Russia has become the first country in the world to register a coronavirus vaccine for use.
Vladimir Putin, the country's president, announced one of his daughters has already been inoculated.
The move comes despite many scientists in Russia and abroad questioning the decision to make the vaccine available for use before Phase 3 trials, which normally last for months and involve thousands of people.
Speaking at a government meeting on Tuesday, Putin said that the vaccine has proven efficient during tests, offering a lasting immunity from the coronavirus.
Putin said that his daughter had a temperature of 38 degrees Celsius on the day of the first vaccine injection, and then it dropped to just over 37C on the following day.
After the second shot she again had a slight increase in temperature.
"She's feeling well and has a high number of antibodies,” Putin added.
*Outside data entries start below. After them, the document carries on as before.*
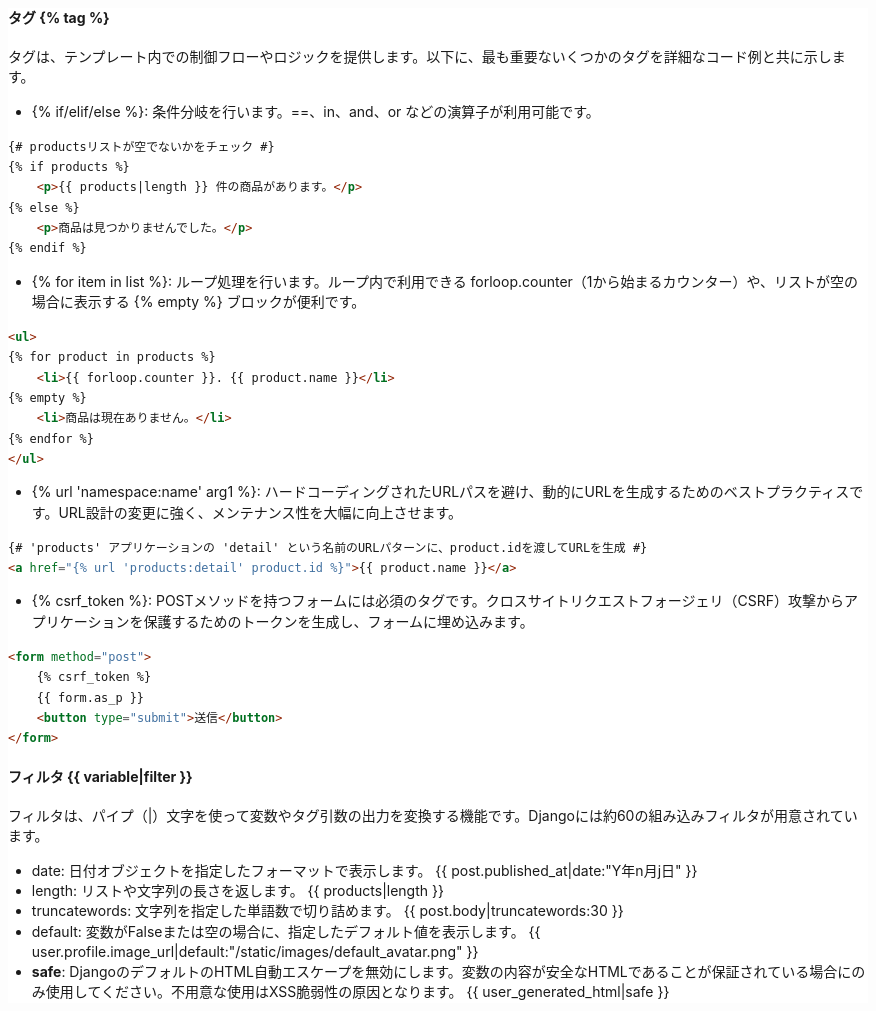 #### タグ {% tag %}

タグは、テンプレート内での制御フローやロジックを提供します。以下に、最も重要ないくつかのタグを詳細なコード例と共に示します。

* {% if/elif/else %}: 条件分岐を行います。==、in、and、or などの演算子が利用可能です。
```html
{# productsリストが空でないかをチェック #}
{% if products %}
    <p>{{ products|length }} 件の商品があります。</p>
{% else %}
    <p>商品は見つかりませんでした。</p>
{% endif %}
```

* {% for item in list %}: ループ処理を行います。ループ内で利用できる forloop.counter（1から始まるカウンター）や、リストが空の場合に表示する {% empty %} ブロックが便利です。
```html
<ul>
{% for product in products %}
    <li>{{ forloop.counter }}. {{ product.name }}</li>
{% empty %}
    <li>商品は現在ありません。</li>
{% endfor %}
</ul>
```

* {% url 'namespace:name' arg1 %}: ハードコーディングされたURLパスを避け、動的にURLを生成するためのベストプラクティスです。URL設計の変更に強く、メンテナンス性を大幅に向上させます。
```html
{# 'products' アプリケーションの 'detail' という名前のURLパターンに、product.idを渡してURLを生成 #}
<a href="{% url 'products:detail' product.id %}">{{ product.name }}</a>
```

* {% csrf_token %}: POSTメソッドを持つフォームには必須のタグです。クロスサイトリクエストフォージェリ（CSRF）攻撃からアプリケーションを保護するためのトークンを生成し、フォームに埋め込みます。
```html
<form method="post">
    {% csrf_token %}
    {{ form.as_p }}
    <button type="submit">送信</button>
</form>
```

#### フィルタ {{ variable|filter }}

フィルタは、パイプ（|）文字を使って変数やタグ引数の出力を変換する機能です。Djangoには約60の組み込みフィルタが用意されています。

* date: 日付オブジェクトを指定したフォーマットで表示します。
  {{ post.published_at|date:"Y年n月j日" }}
* length: リストや文字列の長さを返します。
  {{ products|length }}
* truncatewords: 文字列を指定した単語数で切り詰めます。
  {{ post.body|truncatewords:30 }}
* default: 変数がFalseまたは空の場合に、指定したデフォルト値を表示します。
  {{ user.profile.image_url|default:"/static/images/default_avatar.png" }}
* **safe**: DjangoのデフォルトのHTML自動エスケープを無効にします。変数の内容が安全なHTMLであることが保証されている場合にのみ使用してください。不用意な使用はXSS脆弱性の原因となります。
  {{ user_generated_html|safe }}
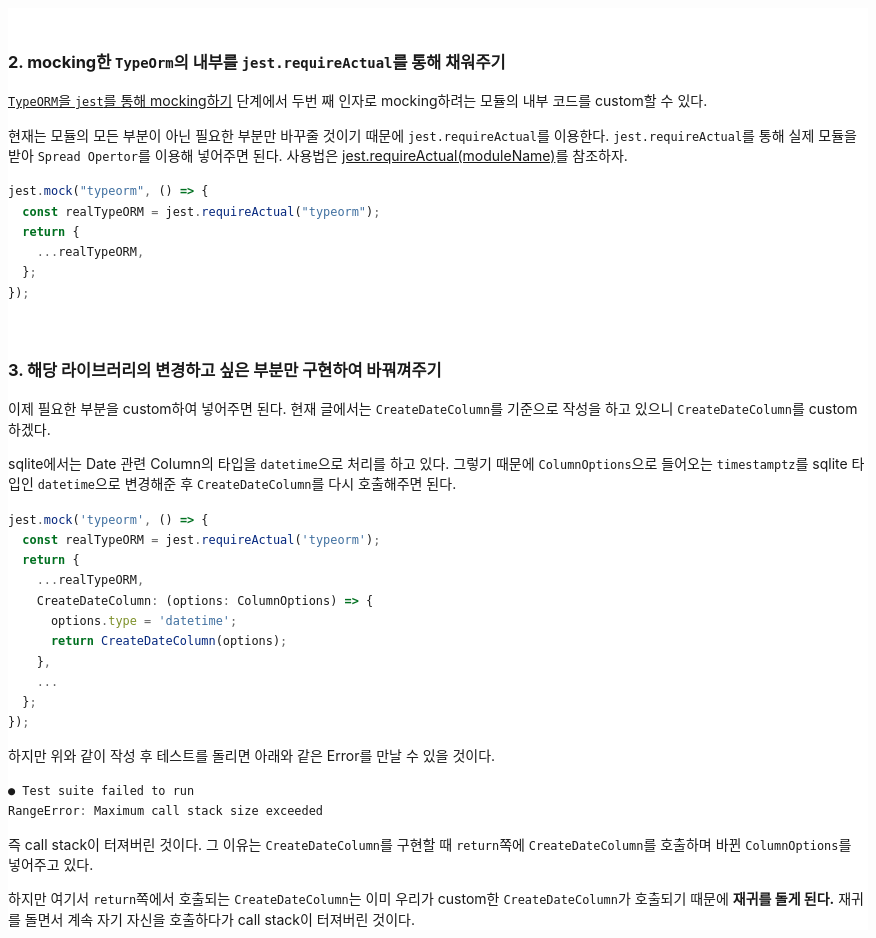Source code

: <br>

### 2. mocking한 `TypeOrm`의 내부를 `jest.requireActual`를 통해 채워주기

[`TypeORM`을 `jest`를 통해 mocking하기](#1-typeorm을-jest를-통해-mocking하기) 단계에서 두번 째 인자로 mocking하려는 모듈의 내부 코드를 custom할 수 있다.

현재는 모듈의 모든 부분이 아닌 필요한 부분만 바꾸줄 것이기 때문에 `jest.requireActual`를 이용한다. `jest.requireActual`를 통해 실제 모듈을 받아 `Spread Opertor`를 이용해 넣어주면 된다. 사용법은 [jest.requireActual(moduleName)](https://jestjs.io/docs/jest-object#jestrequireactualmodulename)를 참조하자.

```ts
jest.mock("typeorm", () => {
  const realTypeORM = jest.requireActual("typeorm");
  return {
    ...realTypeORM,
  };
});
```

<br>

### 3. 해당 라이브러리의 변경하고 싶은 부분만 구현하여 바꿔껴주기

이제 필요한 부분을 custom하여 넣어주면 된다. 현재 글에서는 `CreateDateColumn`를 기준으로 작성을 하고 있으니 `CreateDateColumn`를 custom하겠다.

sqlite에서는 Date 관련 Column의 타입을 `datetime`으로 처리를 하고 있다. 그렇기 때문에 `ColumnOptions`으로 들어오는 `timestamptz`를 sqlite 타입인 `datetime`으로 변경해준 후 `CreateDateColumn`를 다시 호출해주면 된다.

```ts
jest.mock('typeorm', () => {
  const realTypeORM = jest.requireActual('typeorm');
  return {
    ...realTypeORM,
    CreateDateColumn: (options: ColumnOptions) => {
      options.type = 'datetime';
      return CreateDateColumn(options);
    },
    ...
  };
});
```

하지만 위와 같이 작성 후 테스트를 돌리면 아래와 같은 Error를 만날 수 있을 것이다.

```ts
● Test suite failed to run
RangeError: Maximum call stack size exceeded
```

즉 call stack이 터져버린 것이다. 그 이유는 `CreateDateColumn`를 구현할 때 `return`쪽에 `CreateDateColumn`를 호출하며 바뀐 `ColumnOptions`를 넣어주고 있다.

하지만 여기서 `return`쪽에서 호출되는 `CreateDateColumn`는 이미 우리가 custom한 `CreateDateColumn`가 호출되기 때문에 **재귀를 돌게 된다.** 재귀를 돌면서 계속 자기 자신을 호출하다가 call stack이 터져버린 것이다.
He didn't specify which of his two daughters received the vaccine.
The Health Ministry said in a statement on Tuesday that the vaccine is expected to provide immunity from the coronavirus for up to two years.
Russian authorities have said that medical workers, teachers and other risk groups will be the first to be inoculated.
Deputy Prime Minister Tatyana Golikova said that the vaccination of doctors could start as early as this month.
Large-scale production of the vaccine will start in September, and mass vaccination may begin as early as October, officials said.
"The real concern is we know nothing about phase one studies how many people, we know nothing about phase two studies, how many people," said Barry Bloom, a public health professor at Harvard University, who explained that there are many doubts that the Russians completed a third phase trial of the vaccine to test safety and efficacy.
Speaking at a Harvard press conference, he said: "It’s very hard to take this seriously unless they’ve used it in massive numbers of people and actually have the data."
But he added that the vaccine approved in Russia is similar to ones tested in other parts of the world, using strains of an adenovirus, one of which many people already have antibodies for because it can cause the common cold.
AFP reports a World Health Organization (WHO) spokesperson responded to the news by pointing out that licencing a vaccine required “rigorous procedures”.
"Pre-qualification includes the review and evaluation of all the required safety and efficacy data from clinical trials," said Tarik Jasarevic at a news conference, stressing that the process would be the same for any vaccine candidate.
Russia has not published a detailed study of the results of its trials to establish the efficacy of the products it says it has developed.
Last week the WHO was sceptical when Russia said its vaccine was almost ready, saying it had seen “nothing official”, and that pharmaceutical products must "undergo all the different trials and tests before being licensed for deployment".
Professor Alexander Gintsburg, head of the Gamaleya institute that developed the vaccine, raised eyebrows in May when he said that he and other researchers tried the vaccine on themselves.
Human studies started on June 17 among 76 volunteers. Half were injected with a vaccine in liquid form and the other half with a vaccine that came as soluble powder. Some in the first half were recruited from the military, which raised concerns that servicemen may have been pressured to participate.
Amid Russia's rush to become the first to create a vaccine, the US, Britain and Canada last month accused Russia of using hackers to steal vaccine research from Western labs.
Despite not completing Phase 3 trials, Putin insisted the vaccine has undergone the necessary tests.